### Brief
Reproduce the forum thread about knife blocks below in full, word for word.

### Excerpted passage
# knife block



## mc2442 (Aug 13, 2011)

I think I am past the point of waiting for the magnetic knife block I was looking at to actually be available, so think I will just get a standard knife block for the counter (no space in the kitchen for a mag strip on the wall.

I am looking for suggestions on what to get, since most of the descriptions on dimensions do not include what length knives would actually fit. I have a 270mm, a few 240mm, around a 240mm bread knife, and a few other assorted smaller knives. I would probably allow a couple other 240mm'ish spaces for future purchases as well.

Any help is appreciated.


----------



## tk59 (Aug 13, 2011)

The big problem is virtually no knife block has enough slots for larger knives (45+mm tall) and especially nothing beyond about 255 mm (10") long. I bought a block from the BoardSMITH just for extra large blades. I also have couple of cheap but decent Henckels blocks to supplement the big one. When I bought the BoardSMITH block, he suggested I get a bigger one than what I thought I would need. I didn't listen to this sage advice...

### Spatial grounding data
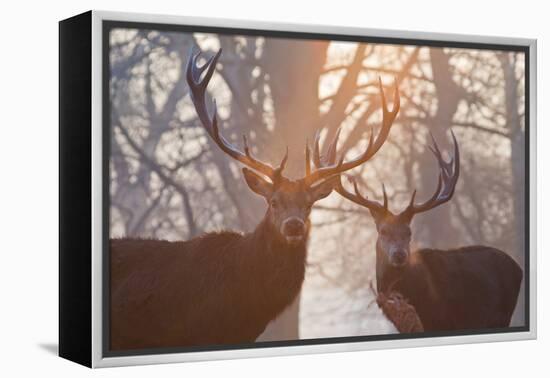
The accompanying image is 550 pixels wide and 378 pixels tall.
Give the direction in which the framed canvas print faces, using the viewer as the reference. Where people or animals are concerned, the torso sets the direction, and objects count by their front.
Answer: facing the viewer and to the right of the viewer
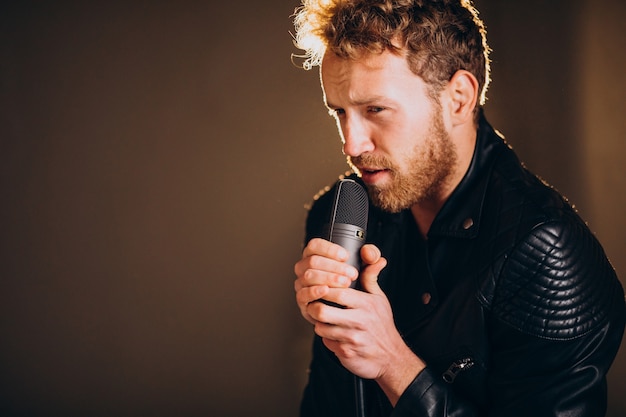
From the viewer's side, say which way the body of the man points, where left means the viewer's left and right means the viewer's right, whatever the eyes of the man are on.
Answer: facing the viewer and to the left of the viewer

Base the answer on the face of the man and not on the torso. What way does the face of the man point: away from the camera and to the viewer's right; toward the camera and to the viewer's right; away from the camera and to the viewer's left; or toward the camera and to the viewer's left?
toward the camera and to the viewer's left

### Exercise response
# knife block



## mc2442 (Aug 13, 2011)

I think I am past the point of waiting for the magnetic knife block I was looking at to actually be available, so think I will just get a standard knife block for the counter (no space in the kitchen for a mag strip on the wall.

I am looking for suggestions on what to get, since most of the descriptions on dimensions do not include what length knives would actually fit. I have a 270mm, a few 240mm, around a 240mm bread knife, and a few other assorted smaller knives. I would probably allow a couple other 240mm'ish spaces for future purchases as well.

Any help is appreciated.


----------



## tk59 (Aug 13, 2011)

The big problem is virtually no knife block has enough slots for larger knives (45+mm tall) and especially nothing beyond about 255 mm (10") long. I bought a block from the BoardSMITH just for extra large blades. I also have couple of cheap but decent Henckels blocks to supplement the big one. When I bought the BoardSMITH block, he suggested I get a bigger one than what I thought I would need. I didn't listen to this sage advice...